Ingredients
Method
- Preheat your oven to 325°F (163°C). Mix graham cracker crumbs, melted butter, sugar, and salt until the mixture resembles wet sand. Press firmly into the bottom and 1 inch up the sides of a 9-inch springform pan. Bake for 10 minutes, then let cool completely.
- Beat the room-temperature cream cheese on medium speed for 3 full minutes until completely smooth. Add sugar and beat for another 2 minutes. Mix in sour cream, vanilla, and flour. Add eggs one at a time, beating on LOW speed after each addition just until combined.
- Pour filling over the cooled crust. Place the cheesecake on the center rack. Put a pan of hot water on the bottom rack beneath the cake to create gentle steam. Bake at 325°F for 55–65 minutes until the edges are set but the center still has a slight jiggle.
- Turn the oven OFF. Leave the cheesecake inside with the door cracked open for 1 hour. Move to the counter for another hour. Refrigerate for a minimum of 6 hours, ideally overnight.

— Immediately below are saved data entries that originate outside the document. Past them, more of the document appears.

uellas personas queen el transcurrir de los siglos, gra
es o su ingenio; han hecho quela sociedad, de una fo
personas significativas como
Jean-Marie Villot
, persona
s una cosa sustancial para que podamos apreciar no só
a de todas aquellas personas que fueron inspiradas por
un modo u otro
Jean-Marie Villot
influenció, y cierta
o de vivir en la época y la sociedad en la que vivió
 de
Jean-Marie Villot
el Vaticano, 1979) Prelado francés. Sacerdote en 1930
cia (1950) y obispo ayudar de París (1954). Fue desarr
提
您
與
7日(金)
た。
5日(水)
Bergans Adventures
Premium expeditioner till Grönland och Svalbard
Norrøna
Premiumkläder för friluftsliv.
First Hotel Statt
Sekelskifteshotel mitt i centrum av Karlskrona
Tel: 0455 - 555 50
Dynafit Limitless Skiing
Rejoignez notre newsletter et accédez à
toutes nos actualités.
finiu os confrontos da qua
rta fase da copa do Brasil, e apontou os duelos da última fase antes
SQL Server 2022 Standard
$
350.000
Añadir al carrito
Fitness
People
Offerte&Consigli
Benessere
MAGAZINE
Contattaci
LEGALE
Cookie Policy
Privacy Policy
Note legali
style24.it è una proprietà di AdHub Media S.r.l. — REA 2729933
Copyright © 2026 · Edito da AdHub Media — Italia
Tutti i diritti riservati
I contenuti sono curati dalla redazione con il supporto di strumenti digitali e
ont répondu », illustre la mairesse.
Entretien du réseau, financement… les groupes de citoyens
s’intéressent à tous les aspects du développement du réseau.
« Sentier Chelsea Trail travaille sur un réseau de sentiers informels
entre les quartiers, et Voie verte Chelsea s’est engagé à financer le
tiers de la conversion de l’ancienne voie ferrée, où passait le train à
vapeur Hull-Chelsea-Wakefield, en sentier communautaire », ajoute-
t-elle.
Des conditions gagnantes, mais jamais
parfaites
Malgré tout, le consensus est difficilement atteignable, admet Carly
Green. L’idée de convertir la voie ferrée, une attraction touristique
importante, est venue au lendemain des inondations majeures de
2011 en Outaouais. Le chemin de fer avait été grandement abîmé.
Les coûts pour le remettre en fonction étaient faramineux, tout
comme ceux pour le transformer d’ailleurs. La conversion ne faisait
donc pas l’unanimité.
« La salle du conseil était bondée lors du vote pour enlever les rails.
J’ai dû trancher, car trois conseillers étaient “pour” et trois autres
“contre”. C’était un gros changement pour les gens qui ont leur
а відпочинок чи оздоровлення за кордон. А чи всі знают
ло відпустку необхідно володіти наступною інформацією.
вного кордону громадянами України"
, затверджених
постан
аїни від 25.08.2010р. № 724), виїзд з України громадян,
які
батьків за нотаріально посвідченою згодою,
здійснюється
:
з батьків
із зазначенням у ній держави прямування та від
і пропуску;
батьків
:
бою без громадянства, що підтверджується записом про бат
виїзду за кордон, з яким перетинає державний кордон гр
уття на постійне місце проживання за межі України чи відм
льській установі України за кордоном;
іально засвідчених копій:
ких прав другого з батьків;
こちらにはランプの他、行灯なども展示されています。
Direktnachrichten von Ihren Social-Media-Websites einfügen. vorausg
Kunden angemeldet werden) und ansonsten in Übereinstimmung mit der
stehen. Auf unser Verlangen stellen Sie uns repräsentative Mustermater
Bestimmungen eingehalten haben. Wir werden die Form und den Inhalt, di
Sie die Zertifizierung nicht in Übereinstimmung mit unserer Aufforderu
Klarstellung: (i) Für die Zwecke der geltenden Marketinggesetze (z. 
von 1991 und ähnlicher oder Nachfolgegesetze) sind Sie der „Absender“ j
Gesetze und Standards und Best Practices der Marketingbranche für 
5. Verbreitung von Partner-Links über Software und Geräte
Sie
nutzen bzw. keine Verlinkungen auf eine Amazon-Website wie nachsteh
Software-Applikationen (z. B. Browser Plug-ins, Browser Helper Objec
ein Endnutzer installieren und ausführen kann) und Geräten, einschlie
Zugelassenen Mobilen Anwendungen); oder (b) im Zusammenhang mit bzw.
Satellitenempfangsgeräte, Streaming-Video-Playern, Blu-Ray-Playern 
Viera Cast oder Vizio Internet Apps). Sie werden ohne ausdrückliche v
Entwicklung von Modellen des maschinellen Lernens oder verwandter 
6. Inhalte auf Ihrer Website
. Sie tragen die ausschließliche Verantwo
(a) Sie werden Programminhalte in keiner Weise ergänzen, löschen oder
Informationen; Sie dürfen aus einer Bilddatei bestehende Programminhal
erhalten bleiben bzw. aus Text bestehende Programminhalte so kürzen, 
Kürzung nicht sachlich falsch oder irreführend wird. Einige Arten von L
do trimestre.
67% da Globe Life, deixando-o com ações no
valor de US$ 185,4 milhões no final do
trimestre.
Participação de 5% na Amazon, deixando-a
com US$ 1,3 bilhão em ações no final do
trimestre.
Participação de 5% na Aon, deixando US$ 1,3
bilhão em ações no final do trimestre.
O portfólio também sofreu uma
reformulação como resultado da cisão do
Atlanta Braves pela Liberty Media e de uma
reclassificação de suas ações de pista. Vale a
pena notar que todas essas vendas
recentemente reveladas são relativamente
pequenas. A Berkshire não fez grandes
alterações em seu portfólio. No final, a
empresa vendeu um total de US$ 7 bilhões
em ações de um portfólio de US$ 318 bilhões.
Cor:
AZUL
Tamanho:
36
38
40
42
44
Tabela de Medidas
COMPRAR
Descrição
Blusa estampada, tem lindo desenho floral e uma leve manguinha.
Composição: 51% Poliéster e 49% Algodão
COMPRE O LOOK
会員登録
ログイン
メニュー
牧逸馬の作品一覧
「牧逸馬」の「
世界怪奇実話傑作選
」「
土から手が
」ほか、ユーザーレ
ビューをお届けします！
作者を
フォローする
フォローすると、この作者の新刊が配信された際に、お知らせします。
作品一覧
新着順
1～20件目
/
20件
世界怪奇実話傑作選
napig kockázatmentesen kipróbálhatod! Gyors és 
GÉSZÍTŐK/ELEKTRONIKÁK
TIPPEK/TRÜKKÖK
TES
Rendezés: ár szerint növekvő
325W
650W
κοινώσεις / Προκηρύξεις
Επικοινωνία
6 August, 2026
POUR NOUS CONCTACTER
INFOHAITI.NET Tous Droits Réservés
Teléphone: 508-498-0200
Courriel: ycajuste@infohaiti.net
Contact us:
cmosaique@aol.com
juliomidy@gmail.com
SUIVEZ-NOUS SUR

- Combine strawberries, sugar, and lemon juice in a saucepan over medium heat. Cook for 5 minutes until strawberries soften. Add the cornstarch mixture and stir for 1–2 minutes until thickened and glossy. Let cool completely before spooning over the chilled cheesecake.
Notes
Use the bottom of a flat measuring cup to press the crust evenly. Always use full-fat cream cheese at room temperature to avoid lumps. When slicing, use a hot, clean knife (run it under hot water and dry it between cuts) for perfect slices every time.